Track: Poster Abstracts
Saturday, February 14, 2015, 6:45 PM-7:45 PM
Grand Hall CD (Manchester Grand Hyatt)
David Halverson, MD , Experimental Transplantation and Immunology Branch, NCI, Bethesda, MD
Miriam Mossoba, PhD , ETIB, NCI, Bethesda, MD
Brenna Hansen, RN , Experimental Transplantation and Immunology Branch, NCI, Bethesda, MD
Bazetta Blacklock Schuver, RN , Experimental Transplantation and Immunology Branch, NCI, Bethesda, MD
Seth M. Steinberg, PhD , Biostatistics and Data Management Section, Center for Cancer Research, National Cancer Institute, National Institutes of Health, Bethesda, MD
Fran Hakim, PhD , Experimental Transplantation and Immunology Branch, National Cancer Institute, National Institutes of Health, Bethesda, MD
Syed Abbas Ali, MD , *, Little Rock, AR
Roger Kurlander, MD , Clinical Center, NIH, Bethesda, MD
Juan Gea-Banacloche, MD , Experimental Transplantation and Immunology Branch, NCI, Bethesda, MD
Dennis Hickstein, MD , Experimental Transplantation and Immunology Branch, NCI, Bethesda, MD
Steven Z. Pavletic, MD , Experimental Transplantation and Immunology Branch, National Cancer Institute, National Institutes of Health, Bethesda, MD
Hanh Khuu, MD , Department of Transfusion Medicine, NIH, Bethesda, MD
David F. Stroncek, MD , Department of Transfusion Medicine, National Institutes of Health, Bethesda, MD
Michael R. Bishop, MD , University of Chicago, Chicago, IL
Ronald Gress, MD , * Co-Senior Experimental Transplantation and Immunology Branch/NCI/NIH, Bethesda, MD
Daniel Fowler, MD , Experimental Transplantation and Immunology Branch, National Cancer Institute, National Institutes of Health, Bethesda, MD
Presentation recording not available for download or distribution as requested by the presenting author.

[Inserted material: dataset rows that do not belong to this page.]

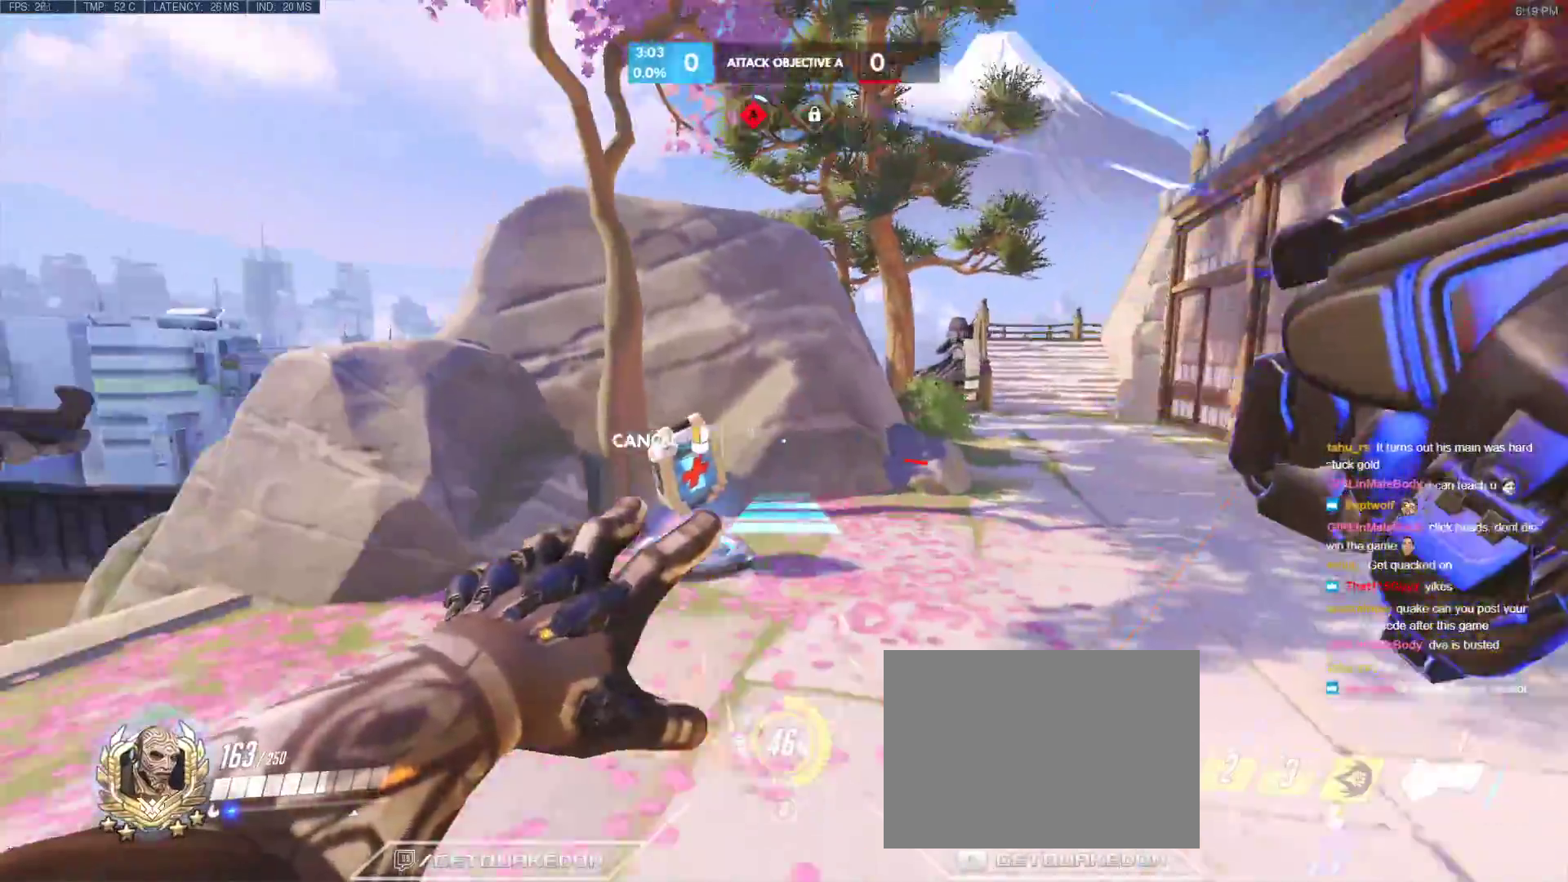
{"keys": ["a", "w"], "events": [[100, "w", "down"], [183, "a", "up"], [183, "space", "down"], [417, "space", "up"], [467, "a", "down"]]}
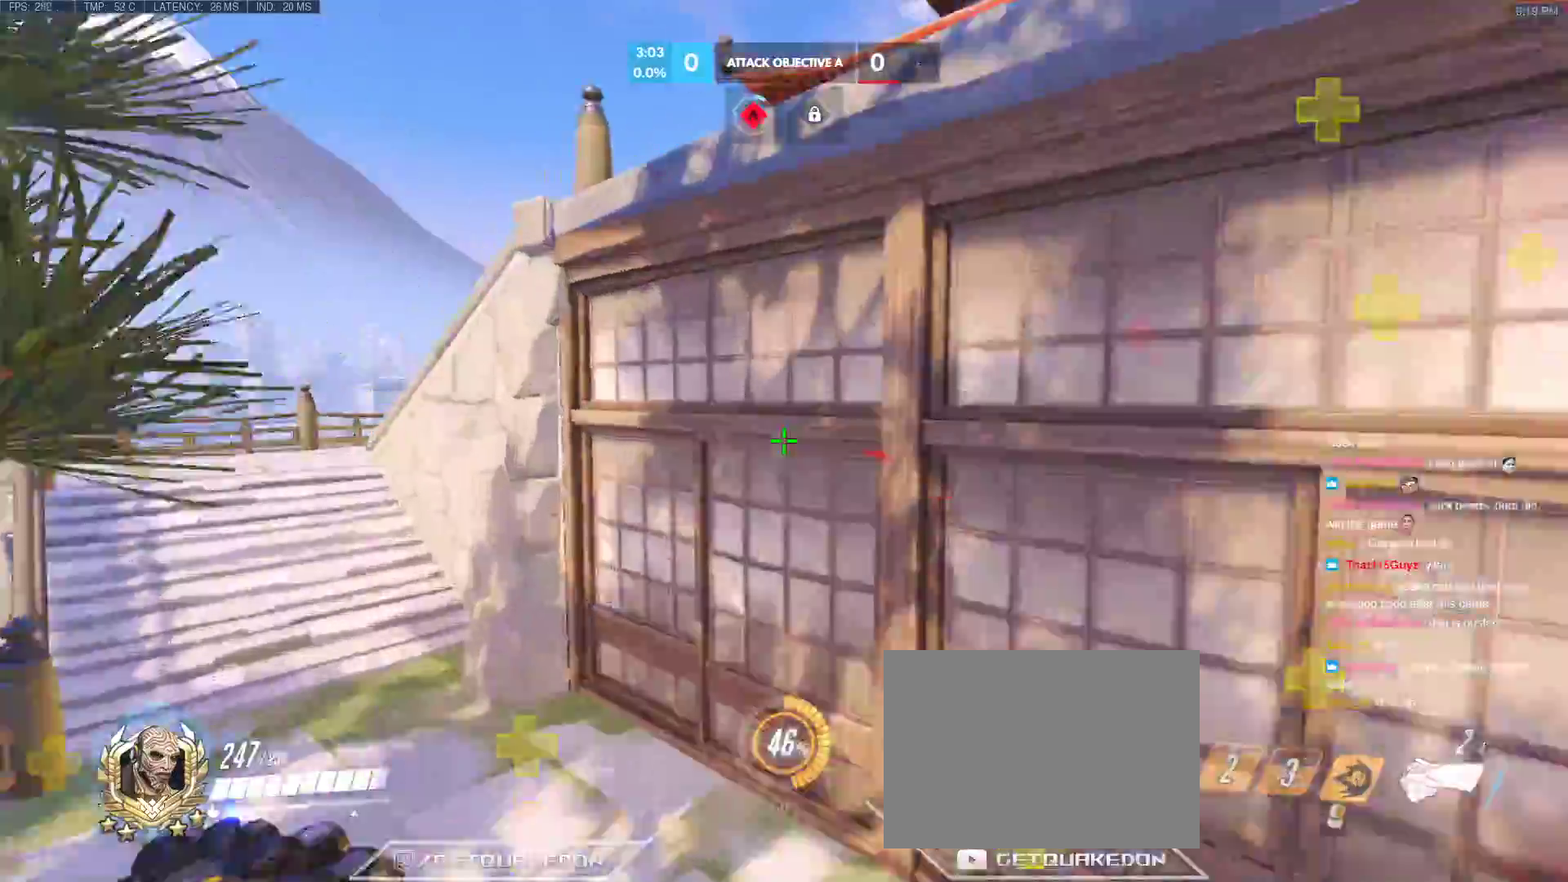
{"keys": ["s"], "events": [[67, "w", "up"], [200, "s", "down"], [300, "a", "up"]]}
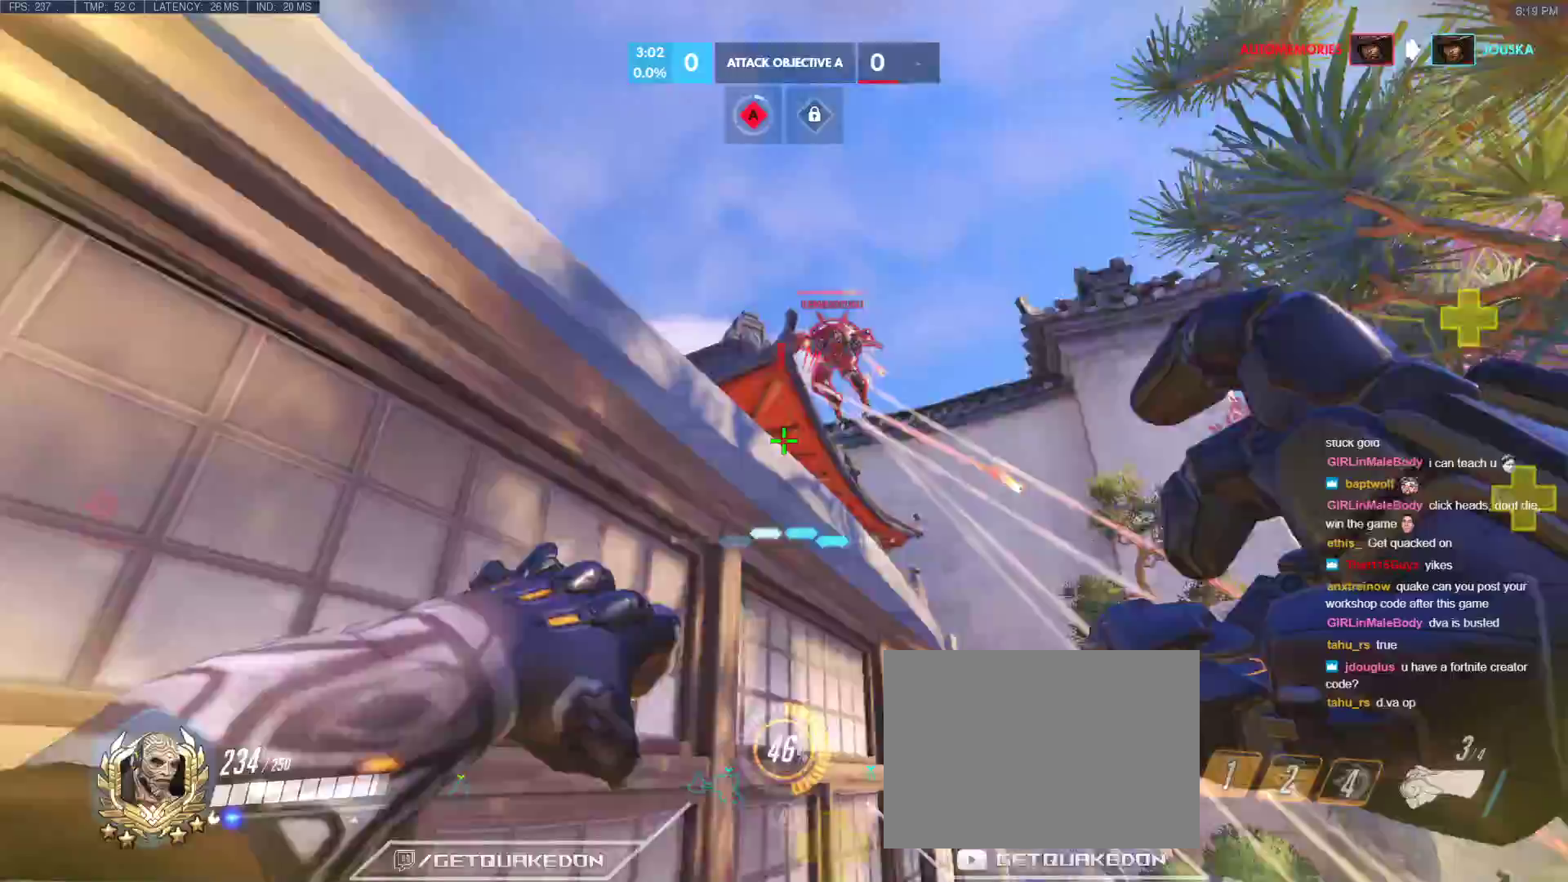
{"keys": ["d", "s"], "events": [[450, "d", "down"]]}
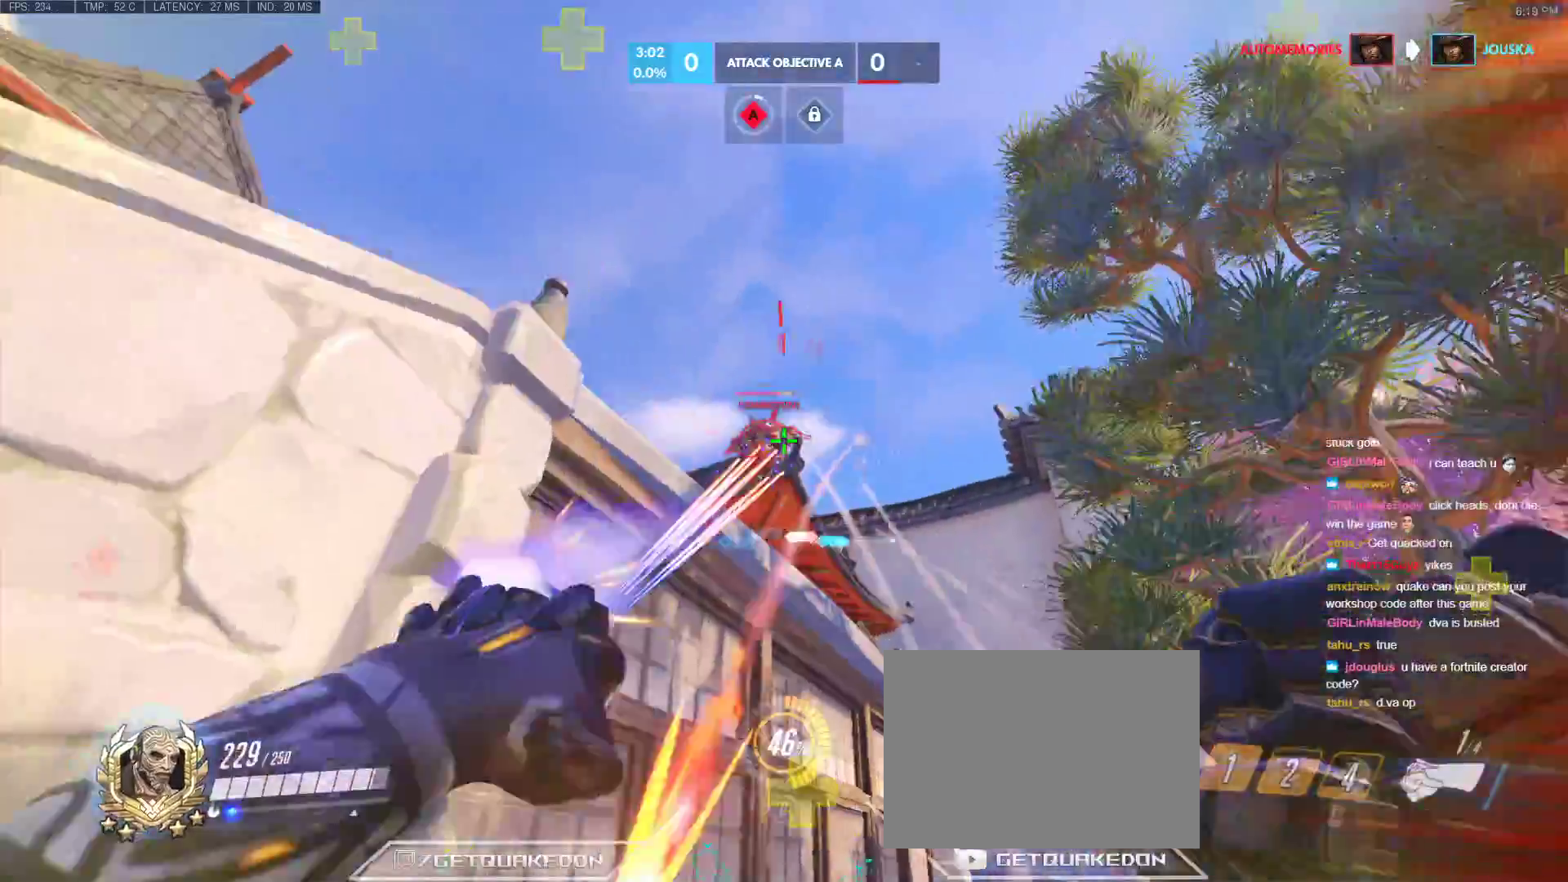
{"keys": ["a", "s"], "events": [[50, "a", "down"], [50, "d", "up"]]}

We recently found that early pre-emptiveDLI with donor CD4+ T-Cells cultured in rapamycin (T-Rapa) allowed  allo-engraftment after low-intensity fludarabine plus cyclophosphamide (Cy) host conditioning (Blood, 2013). To evaluate further reductions in conditioning intensity, we conducted a pilot clinical trial of allogeneic HSCT using a novel regimen of pentostatin and low-dose, daily cyclophosphamide (PC) in patients with refractory renal cell carcinoma (RCC, n=10; Table 1). After PC conditioning, patients received high dose sirolimus, a T-replete matched related donor PBSC graft, and multiple, pre-emptive DLI using T-Rapa cells (schema, Fig. 1).  PC conditioning resulted in profound pre-transplant lymphopenia without a single episode of ANC<1000 cells/ul (Fig. 2) and without any grade 3 or greater toxicity. Donor T cell chimerism was rapidly achieved and remained relatively mixed; in contrast, donor myeloid cell chimerism was initially minimal (<1%) but gradually established by day 100 post-HSCT (Fig. 2). There was no case of classical acute GVHD (0/10); however, no clinical GVT effects were observed by RECIST criteria, thereby activating a protocol stopping rule.  We conclude that the combination of PC conditioning, high-dose sirolimus, and pre-emptive T-Rapa DLI is a very safe method of achieving allo-engraftment without substantial conditioning toxicity or acute GVHD. However, this approach yielded split, mixed chimerism, which was not conducive to GVT effects against refractory RCC.  The remarkable safety and minimal intensity of this platform make it an attractive transplant approach for non-malignant disorders but will require modifications aimed at promoting GVT effects in malignant disorders.